Task goal: Reproduce all of the data below, replacing every "Minions & Monsters" with "Minions and Monsters" and changing nothing else. Leave the pictures out.

[[ Exercise inputs open ]]

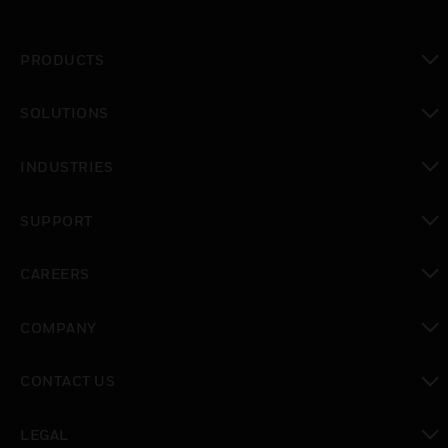
PRODUCTS
toggle view
SOLUTIONS
toggle view
INDUSTRIES
toggle view
SUPPORT
toggle view
CAREERS
toggle view
COMPANY
toggle view
CONTACT US
toggle view
LEGAL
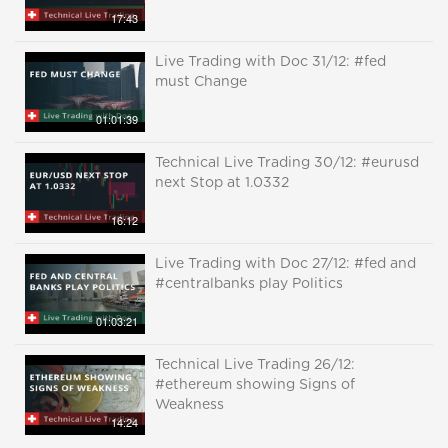
17:43
Live Trading with Doc 31/12: #fed
must Change
01:01:39
Technical Live Trading 30/12: #eurusd
next Stop at 1.0332
16:12
Live Trading with Doc 27/12: #fed and
#centralbanks play Politics
01:03:21
Technical Live Trading 26/12:
#ethereum showing Signs of
Weakness
14:24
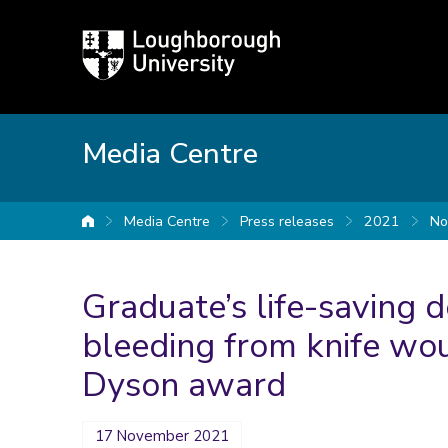
Loughborough
University
Media Centre
Media Centre
Press releases
2021
No
University home
Graduate’s life-saving d
bleeding from knife wou
Dyson award
17 November 2021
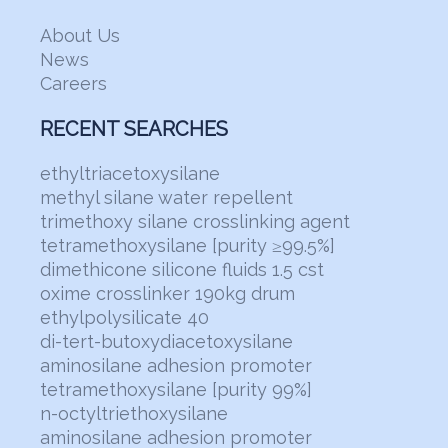
About Us
News
Careers
RECENT SEARCHES
ethyltriacetoxysilane
methyl silane water repellent
trimethoxy silane crosslinking agent
tetramethoxysilane [purity ≥99.5%]
dimethicone silicone fluids 1.5 cst
oxime crosslinker 190kg drum
ethylpolysilicate 40
di-tert-butoxydiacetoxysilane
aminosilane adhesion promoter
tetramethoxysilane [purity 99%]
n-octyltriethoxysilane
aminosilane adhesion promoter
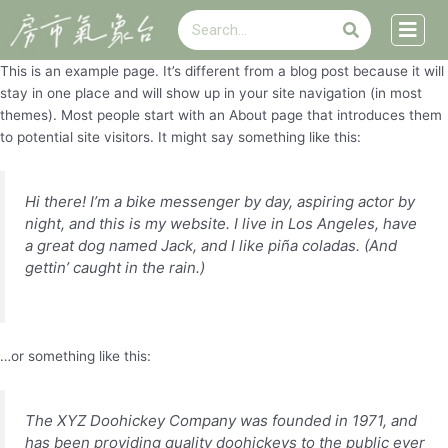
搜
跳
搜
尋
至
尋
主
This is an example page. It’s different from a blog post because it will
要
stay in one place and will show up in your site navigation (in most
內
themes). Most people start with an About page that introduces them
容
to potential site visitors. It might say something like this:
Hi there! I’m a bike messenger by day, aspiring actor by
night, and this is my website. I live in Los Angeles, have
a great dog named Jack, and I like piña coladas. (And
gettin’ caught in the rain.)
…or something like this:
The XYZ Doohickey Company was founded in 1971, and
has been providing quality doohickeys to the public ever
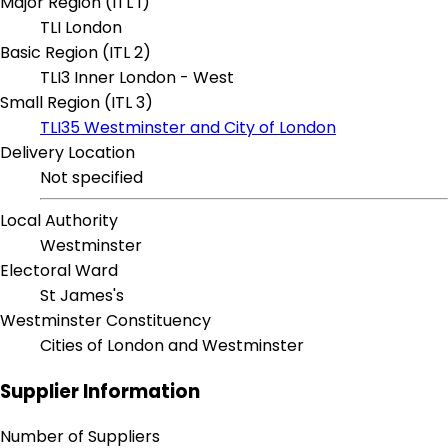
Major Region (ITL 1)
TLI London
Basic Region (ITL 2)
TLI3 Inner London - West
Small Region (ITL 3)
TLI35 Westminster and City of London
Delivery Location
Not specified
Local Authority
Westminster
Electoral Ward
St James's
Westminster Constituency
Cities of London and Westminster
Supplier Information
Number of Suppliers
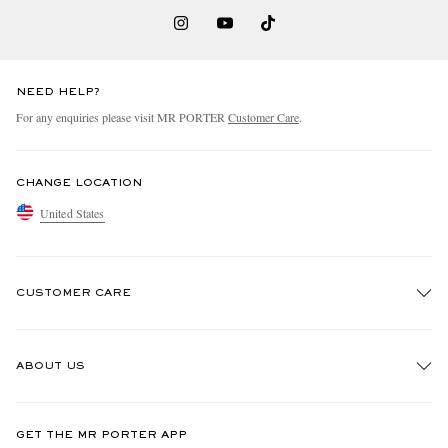
NEED HELP?
For any enquiries please visit MR PORTER
Customer Care
.
CHANGE LOCATION
United States
CUSTOMER CARE
Track An Order
ABOUT US
Return An Item
Contact Us
Discover MR PORTER
GET THE MR PORTER APP
Exchanges & Returns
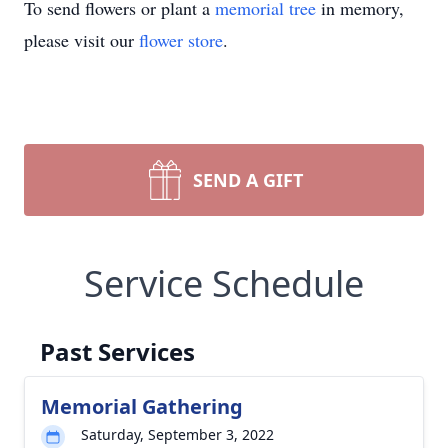
To send flowers or plant a
memorial tree
in memory,
please visit our
flower store
.
SEND A GIFT
Service Schedule
Past Services
Memorial Gathering
Saturday, September 3, 2022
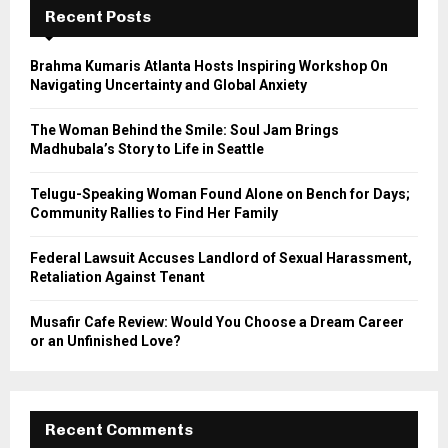
h
Recent Posts
f
A
o
Brahma Kumaris Atlanta Hosts Inspiring Workshop On
r
R
Navigating Uncertainty and Global Anxiety
:
C
The Woman Behind the Smile: Soul Jam Brings
Madhubala’s Story to Life in Seattle
H
Telugu-Speaking Woman Found Alone on Bench for Days;
Community Rallies to Find Her Family
Federal Lawsuit Accuses Landlord of Sexual Harassment,
Retaliation Against Tenant
Musafir Cafe Review: Would You Choose a Dream Career
or an Unfinished Love?
Recent Comments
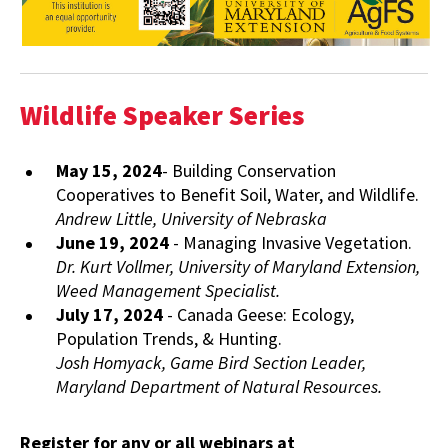
Wildlife Speaker Series
May 15, 2024
- Building Conservation
Cooperatives to Benefit Soil, Water, and Wildlife.
Andrew Little, University of Nebraska
June 19, 2024
- Managing Invasive Vegetation.
Dr. Kurt Vollmer, University of Maryland Extension,
Weed Management Specialist.
July 17, 2024
- Canada Geese: Ecology,
Population Trends, & Hunting.
Josh Homyack, Game Bird Section Leader,
Maryland Department of Natural Resources.
Register for any or all webinars at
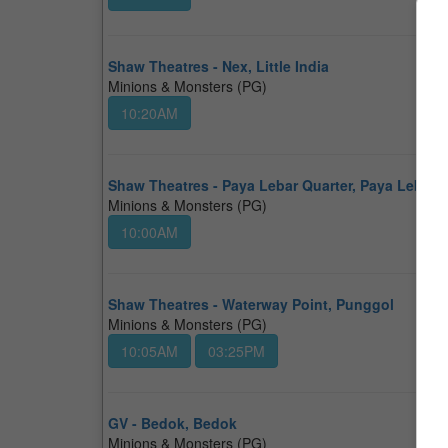
Shaw Theatres - Nex, Little India
Minions & Monsters (PG)
10:20AM
Shaw Theatres - Paya Lebar Quarter, Paya Lebar
Minions & Monsters (PG)
10:00AM
Shaw Theatres - Waterway Point, Punggol
Minions & Monsters (PG)
10:05AM
03:25PM
GV - Bedok, Bedok
Minions & Monsters (PG)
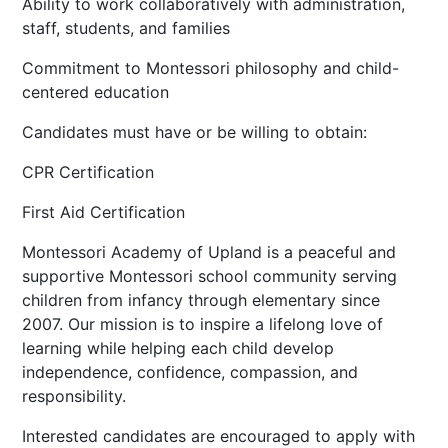
Ability to work collaboratively with administration,
staff, students, and families
Commitment to Montessori philosophy and child-
centered education
Candidates must have or be willing to obtain:
CPR Certification
First Aid Certification
Montessori Academy of Upland is a peaceful and
supportive Montessori school community serving
children from infancy through elementary since
2007. Our mission is to inspire a lifelong love of
learning while helping each child develop
independence, confidence, compassion, and
responsibility.
Interested candidates are encouraged to apply with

[[ Exercise inputs closed ]]

Answer for the task:
PRODUCTS
toggle view
SOLUTIONS
toggle view
INDUSTRIES
toggle view
SUPPORT
toggle view
CAREERS
toggle view
COMPANY
toggle view
CONTACT US
toggle view
LEGAL
17:43
Live Trading with Doc 31/12: #fed
must Change
01:01:39
Technical Live Trading 30/12: #eurusd
next Stop at 1.0332
16:12
Live Trading with Doc 27/12: #fed and
#centralbanks play Politics
01:03:21
Technical Live Trading 26/12:
#ethereum showing Signs of
Weakness
14:24
Loughborough
University
Media Centre
Media Centre
Press releases
2021
No
University home
Graduate’s life-saving d
bleeding from knife wou
Dyson award
17 November 2021
About Us
News
Careers
RECENT SEARCHES
ethyltriacetoxysilane
methyl silane water repellent
trimethoxy silane crosslinking agent
tetramethoxysilane [purity ≥99.5%]
dimethicone silicone fluids 1.5 cst
oxime crosslinker 190kg drum
ethylpolysilicate 40
di-tert-butoxydiacetoxysilane
aminosilane adhesion promoter
tetramethoxysilane [purity 99%]
n-octyltriethoxysilane
aminosilane adhesion promoter
搜
跳
搜
尋
至
尋
主
This is an example page. It’s different from a blog post because it will
要
stay in one place and will show up in your site navigation (in most
內
themes). Most people start with an About page that introduces them
容
to potential site visitors. It might say something like this:
Hi there! I’m a bike messenger by day, aspiring actor by
night, and this is my website. I live in Los Angeles, have
a great dog named Jack, and I like piña coladas. (And
gettin’ caught in the rain.)
…or something like this:
The XYZ Doohickey Company was founded in 1971, and
has been providing quality doohickeys to the public ever
Major Region (ITL 1)
TLI London
Basic Region (ITL 2)
TLI3 Inner London - West
Small Region (ITL 3)
TLI35 Westminster and City of London
Delivery Location
Not specified
Local Authority
Westminster
Electoral Ward
St James's
Westminster Constituency
Cities of London and Westminster
Supplier Information
Number of Suppliers
NEED HELP?
For any enquiries please visit MR PORTER
Customer Care
.
CHANGE LOCATION
United States
CUSTOMER CARE
Track An Order
ABOUT US
Return An Item
Contact Us
Discover MR PORTER
GET THE MR PORTER APP
Exchanges & Returns
To send flowers or plant a
memorial tree
in memory,
please visit our
flower store
.
SEND A GIFT
Service Schedule
Past Services
Memorial Gathering
Saturday, September 3, 2022
h
Recent Posts
f
A
o
Brahma Kumaris Atlanta Hosts Inspiring Workshop On
r
R
Navigating Uncertainty and Global Anxiety
:
C
The Woman Behind the Smile: Soul Jam Brings
Madhubala’s Story to Life in Seattle
H
Telugu-Speaking Woman Found Alone on Bench for Days;
Community Rallies to Find Her Family
Federal Lawsuit Accuses Landlord of Sexual Harassment,
Retaliation Against Tenant
Musafir Cafe Review: Would You Choose a Dream Career
or an Unfinished Love?
Recent Comments
Wildlife Speaker Series
May 15, 2024
- Building Conservation
Cooperatives to Benefit Soil, Water, and Wildlife.
Andrew Little, University of Nebraska
June 19, 2024
- Managing Invasive Vegetation.
Dr. Kurt Vollmer, University of Maryland Extension,
Weed Management Specialist.
July 17, 2024
- Canada Geese: Ecology,
Population Trends, & Hunting.
Josh Homyack, Game Bird Section Leader,
Maryland Department of Natural Resources.
Register for any or all webinars at
Shaw Theatres - Nex, Little India
Minions and Monsters (PG)
10:20AM
Shaw Theatres - Paya Lebar Quarter, Paya Lebar
Minions and Monsters (PG)
10:00AM
Shaw Theatres - Waterway Point, Punggol
Minions and Monsters (PG)
10:05AM
03:25PM
GV - Bedok, Bedok
Minions and Monsters (PG)
Ability to work collaboratively with administration,
staff, students, and families
Commitment to Montessori philosophy and child-
centered education
Candidates must have or be willing to obtain:
CPR Certification
First Aid Certification
Montessori Academy of Upland is a peaceful and
supportive Montessori school community serving
children from infancy through elementary since
2007. Our mission is to inspire a lifelong love of
learning while helping each child develop
independence, confidence, compassion, and
responsibility.
Interested candidates are encouraged to apply with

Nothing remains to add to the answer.